Se puso de pie, sintiéndose desnuda e indefensa ante el juicio de los dos hombres. Tenía que admitir que había sido ella misma quien les había dado el motivo para que se sintieran de ese modo. Volvió a ponerse las gafas oscuras y dijo lo que le quedaba por decir, todo de un tirón, sin mirar a la cara a ninguno de ellos en particular.
—Estoy viviendo durante un tiempo en la casa de mi madre. Si cree usted que estoy loca, llámela. Si piensa ofrecerme el beneficio de la duda, llámeme a mí. Señores, les pido disculpas por la molestia.
Se volvió y se dirigió hacia la puerta, dejando a sus espaldas un silencio que sabía que era de estupor, embarazo y compasión.
Cuando estaba a punto de coger el picaporte, su mirada cayó sobre una foto colocada en un marco de madera junto a la puerta. Dos hombres se estrechaban la mano y sonreían al objetivo. A uno lo conocía muy bien: era Ronald Reagan, el ex presidente de Estados Unidos. Vio que el otro era Christopher Marsalis, con el bigote y el pelo oscuros, mucho más joven y delgado a como se lo veía ahora. No lo reconoció enseguida porque había cambiado mucho, pero sus ojos azules eran inconfundibles. Maureen se dio cuenta, con sorpresa, de que ya lo había visto, no con el aspecto que tenía ahora, sino con el de la foto.

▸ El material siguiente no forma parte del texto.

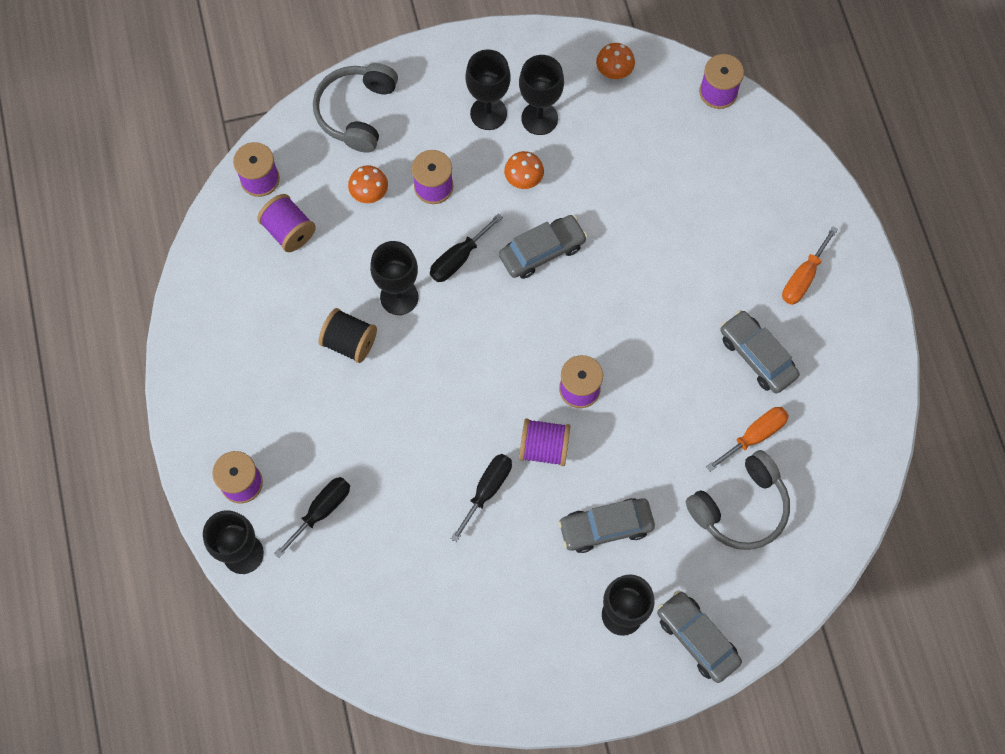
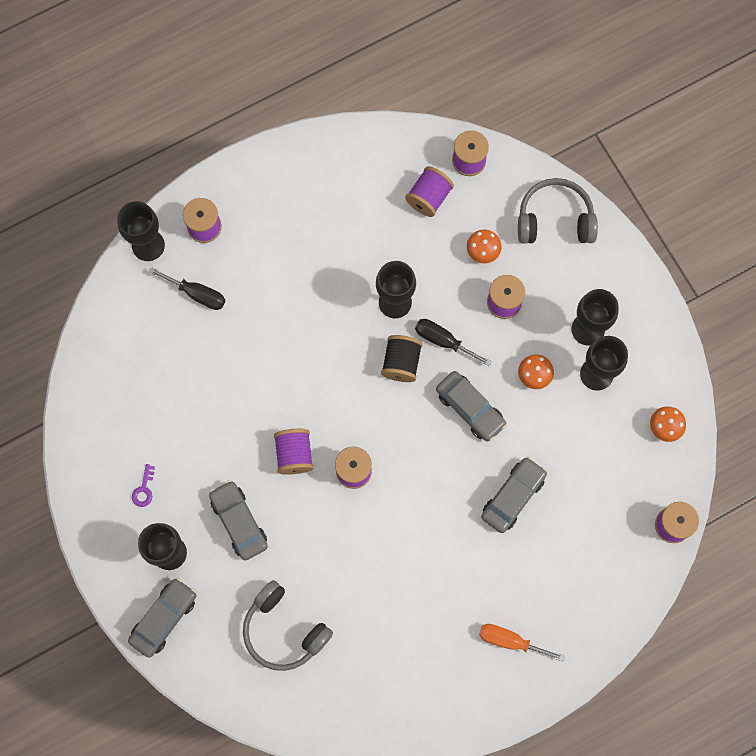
camera: 75 degrees right, 5 degrees up
black spool [319,308,377,363] -> black spool moved to [381,335,423,382]
black screwdriver [451,454,512,542] -> none
orange screwdriver [706,407,789,472] -> none
grey car [720,310,800,393] -> grey car moved to [481,457,547,533]
none -> purple key [132,464,155,507]

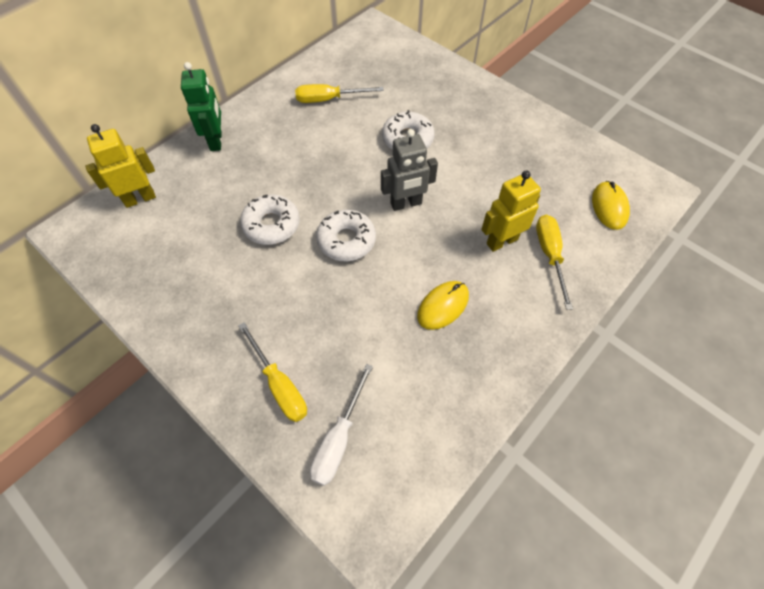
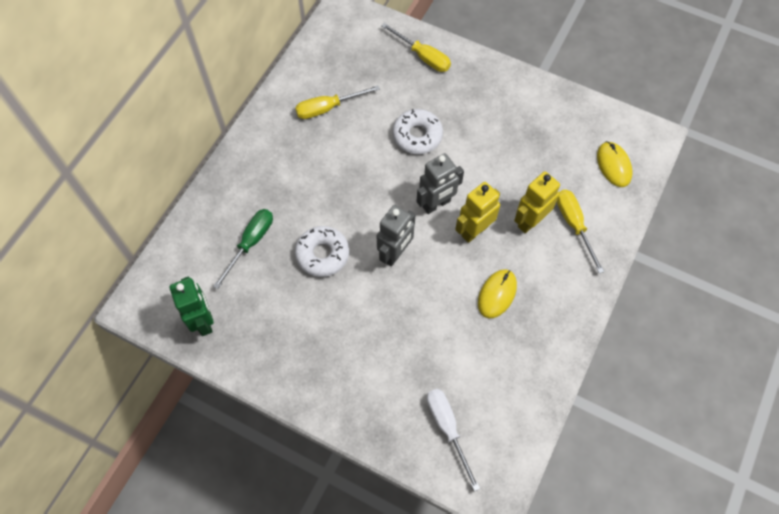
camera: 15 degrees left, 5 degrees up
yellow robot [86,124,156,208] -> yellow robot moved to [455,182,500,243]
green robot [181,62,222,151] -> green robot moved to [170,277,214,336]
yellow screwdriver [238,322,307,422] -> yellow screwdriver moved to [381,23,451,72]
white screwdriver [310,364,373,486] -> white screwdriver turned 150 degrees clockwise [427,389,480,491]
white donut [316,209,376,261] -> grey robot [377,205,415,266]
none -> green screwdriver [213,209,273,289]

«Era el mismo hombre que en el sueño había entrado en su cuarto y le había roto un dibujo.»
Se puso rígida y habló sin volverse, por temor a leer la reacción en el rostro de los dos hombres que había dejado, perplejos, a sus espaldas.
—Hace mucho tiempo su hijo estaba haciendo un dibujo. Era infantil, pero muy preciso, de un hombre y una mujer que hacían el amor apoyados en una mesa. Usted entró en la habitación y él se lo mostró. Usted se enfureció, mucho. Rompió la hoja y como castigo encerró a su hijo en un cuarto trastero.